▸ Exercise directions:
Please copy every line from the records below that contains the string "revision".

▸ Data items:

◆ ◆ ◆ ◆ ◆

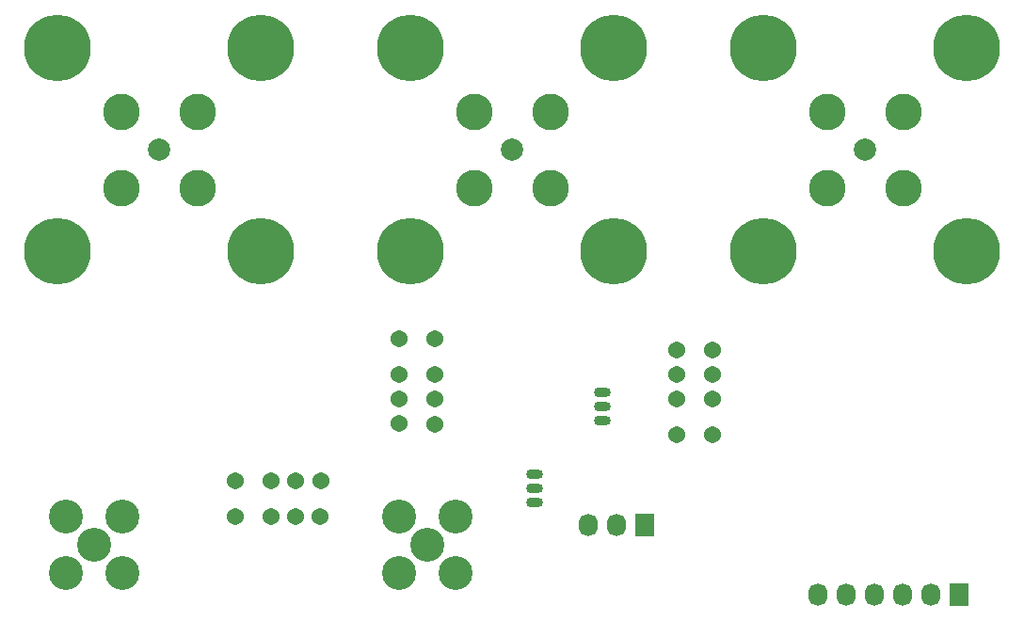
<source format=gbs>
G04 #@! TF.GenerationSoftware,KiCad,Pcbnew,(2017-09-22 revision df472e6)-master*
G04 #@! TF.CreationDate,2018-05-12T20:12:06-07:00*
G04 #@! TF.ProjectId,trswitch,74727377697463682E6B696361645F70,rev?*
G04 #@! TF.SameCoordinates,Original*
G04 #@! TF.FileFunction,Soldermask,Bot*
G04 #@! TF.FilePolarity,Negative*
%FSLAX46Y46*%
G04 Gerber Fmt 4.6, Leading zero omitted, Abs format (unit mm)*
G04 Created by KiCad (PCBNEW (2017-09-22 revision df472e6)-master) date Sat May 12 20:12:06 2018*
%MOMM*%
%LPD*%
G01*
G04 APERTURE LIST*
%ADD10C,1.540000*%
%ADD11R,1.727200X2.032000*%
%ADD12O,1.727200X2.032000*%
%ADD13O,1.501140X0.899160*%
%ADD14C,3.048000*%
%ADD15C,3.300000*%
%ADD16C,2.000000*%
%ADD17C,6.000000*%
G04 APERTURE END LIST*
D10*
X121158000Y-111760000D03*
X124358000Y-111760000D03*
X126558000Y-111760000D03*
X128758000Y-111760000D03*
X128818000Y-108560000D03*
X126558000Y-108560000D03*
X124358000Y-108560000D03*
X121158000Y-108560000D03*
X164084000Y-104394000D03*
X164084000Y-101194000D03*
X164084000Y-98994000D03*
X164084000Y-96794000D03*
X160884000Y-96734000D03*
X160884000Y-98994000D03*
X160884000Y-101194000D03*
X160884000Y-104394000D03*
X139090000Y-95758000D03*
X139090000Y-98958000D03*
X139090000Y-101158000D03*
X139090000Y-103418000D03*
X135890000Y-103358000D03*
X135890000Y-101158000D03*
X135890000Y-98958000D03*
X135890000Y-95758000D03*
D11*
X157988000Y-112522000D03*
D12*
X155448000Y-112522000D03*
X152908000Y-112522000D03*
D11*
X186300000Y-118800000D03*
D12*
X183760000Y-118800000D03*
X181220000Y-118800000D03*
X178680000Y-118800000D03*
X176140000Y-118800000D03*
X173600000Y-118800000D03*
D13*
X148082000Y-109220000D03*
X148082000Y-110490000D03*
X148082000Y-107950000D03*
X154178000Y-100584000D03*
X154178000Y-103124000D03*
X154178000Y-101854000D03*
D14*
X110998000Y-111760000D03*
X105918000Y-111760000D03*
X105918000Y-116840000D03*
X110998000Y-116840000D03*
X108458000Y-114300000D03*
X138430000Y-114300000D03*
X140970000Y-116840000D03*
X135890000Y-116840000D03*
X135890000Y-111760000D03*
X140970000Y-111760000D03*
D15*
X174370000Y-75310000D03*
D16*
X177800000Y-78740000D03*
D17*
X186918600Y-87858600D03*
X186918600Y-69621400D03*
X168681400Y-87858600D03*
X168681400Y-69621400D03*
D15*
X174370000Y-82170000D03*
X181230000Y-82170000D03*
X181230000Y-75310000D03*
X149480000Y-75310000D03*
X149480000Y-82170000D03*
X142620000Y-82170000D03*
D17*
X136931400Y-69621400D03*
X136931400Y-87858600D03*
X155168600Y-69621400D03*
X155168600Y-87858600D03*
D16*
X146050000Y-78740000D03*
D15*
X142620000Y-75310000D03*
X110870000Y-75310000D03*
D16*
X114300000Y-78740000D03*
D17*
X123418600Y-87858600D03*
X123418600Y-69621400D03*
X105181400Y-87858600D03*
X105181400Y-69621400D03*
D15*
X110870000Y-82170000D03*
X117730000Y-82170000D03*
X117730000Y-75310000D03*
M02*

</source>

◆ ◆ ◆ ◆ ◆

▸ Response to the task:
G04 #@! TF.GenerationSoftware,KiCad,Pcbnew,(2017-09-22 revision df472e6)-master*
G04 Created by KiCad (PCBNEW (2017-09-22 revision df472e6)-master) date Sat May 12 20:12:06 2018*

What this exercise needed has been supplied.